--- Problem details ---
Beginning at the line that includes "hl=it&answer=95647&p=cpn_cookies", print each remaining line of the data word for word. Output nothing else.

--- Supplied material ---
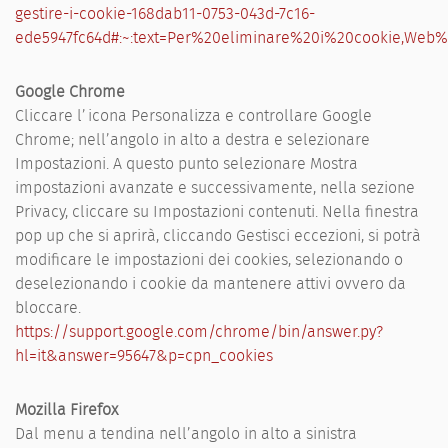
gestire-i-cookie-168dab11-0753-043d-7c16-
ede5947fc64d#:~:text=Per%20eliminare%20i%20cookie,Web
Google Chrome
Cliccare l’icona Personalizza e controllare Google
Chrome; nell’angolo in alto a destra e selezionare
Impostazioni. A questo punto selezionare Mostra
impostazioni avanzate e successivamente, nella sezione
Privacy, cliccare su Impostazioni contenuti. Nella finestra
pop up che si aprirà, cliccando Gestisci eccezioni, si potrà
modificare le impostazioni dei cookies, selezionando o
deselezionando i cookie da mantenere attivi ovvero da
bloccare.
https://support.google.com/chrome/bin/answer.py?
hl=it&answer=95647&p=cpn_cookies
Mozilla Firefox
Dal menu a tendina nell’angolo in alto a sinistra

--- Answer below ---
hl=it&answer=95647&p=cpn_cookies
Mozilla Firefox
Dal menu a tendina nell’angolo in alto a sinistra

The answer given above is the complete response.